Persian Cuisine stretches back through the annals of time and its excellence can be found being reflected in ancient Greek texts.
The Greeks wondered in astonishment of the mouthwatering feasts of Darius the Great and Xerxes. Evidence of these lavish feasts can be found on the walls of Persepolis which is modern day Shiraz. On these walls, it depicts the Nowruz feast where citizens from across the Persian Empire would come to give the Shah gifts.
What do Iranians eat? Due to the range of culinary traditions across the Iranian provinces, food in Iran is extremely diverse. Common to all the Iranian provinces however, is the fact that Iranian food tends to be both healthy and nutritious.
It includes a wide variety of foods ranging from Chelow Kebab (rice served with roasted meat), Khoresht (stew served Iranian rice: Ghormeh Sabzi, Gheimeh, Fesenjān, and others), Āsh (a thick soup: for example Āsh-e anār), Kuku (vegetable soufflé), Polo (rice alone or with addition of meat and/or vegetables and herbs, including Loobia Polo, Albaloo Polo, Sabzi Polo, Zereshk Polo, Baghali Polo and others), and a diverse variety of salads, pastries, and drinks specific to different parts of Iran. The list of Persian recipes, appetizers and desserts is extensive.
To taste true Iranian food, it is necessary to eat at an Iranian’s house. Since most restaurants in Iran limit the food they sell to different types of kebab and there is therefore, very little variety.

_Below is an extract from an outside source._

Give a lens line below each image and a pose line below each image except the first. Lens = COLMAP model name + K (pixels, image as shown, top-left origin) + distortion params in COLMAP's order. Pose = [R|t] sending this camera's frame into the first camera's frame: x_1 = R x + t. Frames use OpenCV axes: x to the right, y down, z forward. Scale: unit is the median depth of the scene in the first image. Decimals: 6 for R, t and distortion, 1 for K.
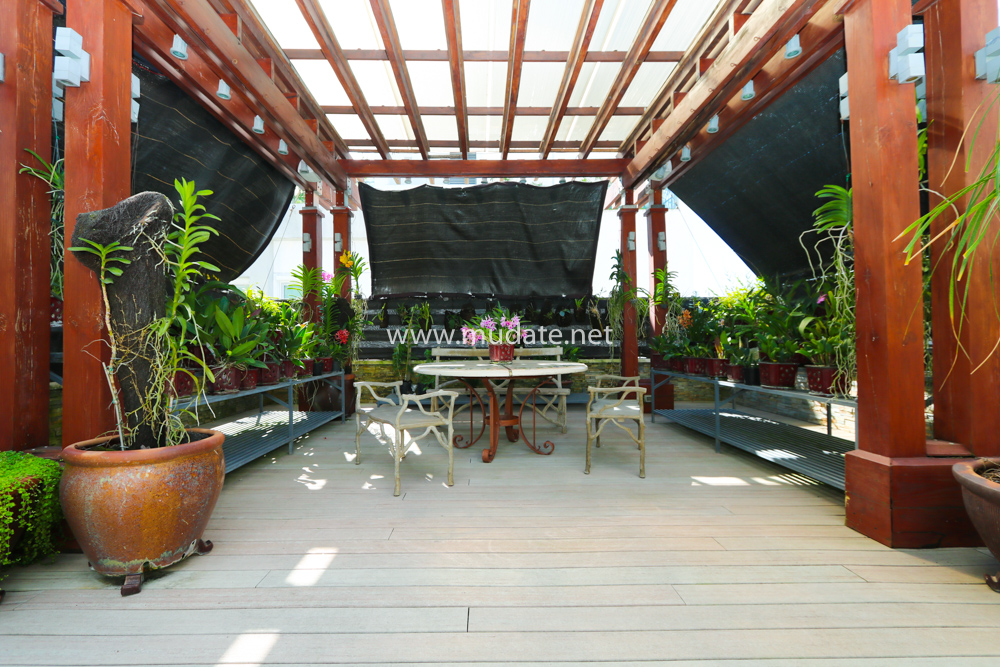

Even if you are staying with an Iranian family, it is likely that at some point you will eat in a restaurant (eventually a traditional one) and if this is the case, you are likely to be happy with the standards of cleanliness and hygiene. As with any country however, it is advisable to only eat hot food from street stalls and you should make efforts to observe how the food has been cooked e.g. ensuring sufficient standards of cleanliness).
Food in Iran is hygienically safe and clean, and almost everywhere plastic gloves are used to handle food. On very hot summer days avoid eating minced meat, grilled liver, or any other food that looks as if it may possibly have been sitting around. When choosing a place for eating, see that it looks clean and is reasonably crowded, and also that the vendor looks clean and healthy.
As a general description, food in Iran tends to be colorful, healthy and simple. Taste is added via herbs, light spices and fruit and the resulting dishes are mild as opposed to spicy
A standard Iranian meal starts with a basic, prefabricated green salad, radioactive-pink dressing and soup of pearl barley called Soup-e Jo. some places include these in a total set-meal price but usually they are charged separately. Even in restaurants with a long menu, 90% of the main-dish options are likely to be Kababs hat are served either on bread or as Chelo Kabab with rice with a pair of grilled tomatoes.
In Iran, dining out can range from stand-up sandwich to luxurious five-course meals. You can find small, inexpensive establishments that serve good Iranian food for only a few dollars. If you think of having a quick eats then try shops selling a range of bread roll sandwiches topped off with tomatoes and pickles. The larger cities even have Western-style fast-food chains that are designed and decorated like McDonald’s and Kentucky Fried Chicken, but they’re relatively expensive. In cities both food and water are safe although the change in your diet may produce short-term gastrointestinal upsets.
Rice in Iran
Rice (berenj) is a staple of any Iranian meal and the most beautiful variations of rice based meals are found in Iran. Rice preparation is indeed an art in Iran and in great contrast to the majority of countries who merely boil their rice.
Variations of this Iranian food art include rice preparation over a 24 hour time frame, boiling, steaming, cooking with yoghurt or egg to produce a tasty crunchy crust, adding saffron, berries, herbs, spices and meat for color and flavor.
Desserts in Iran
Great efforts are made when making sweet foods in Iran. Every Iranian province has its own traditions and approach to produce these exotic desserts and fruits such as dates and nuts are common ingredients. However, Iranians will generally only eat sweet food and desserts on special occasions due to their love of fruit. You will find that Iranians use any opportunity to get out the fruit bowl – to welcome a guest after lunch, tea or dinner.
Drinking in Iran
Tea: Iranian adopted the custom of drinking tea from time to time during the day, and tea is served with chunks of sugar on the side and is served in glasses.
Drinking Coffee in Iran: The traditional Iranian Coffee, although is not as popular as tea, but is like Turkish coffee, served strong, sweet black and booby-trapped with a sediment of grounds. However, there’s a new urban fashion for coffee-houses that usually double as trendy ice-cream parlours.
Fruit Juices and soft drinks: A delectable treat in Iran are the fresh fruit juices called Ab-e mive available at any shops throughout Iran. There are milkshakes, Pomegranate Juice, honey-dew mellon, watermelon, Orange Juice, Apple Juice and carrot Juice mixed with ice-cream in summer season.
Soft drinks are ubiquitous in Iran, but most are domestically bottled. You can find Fanta, Seven-Up, Coke, and Pepsi.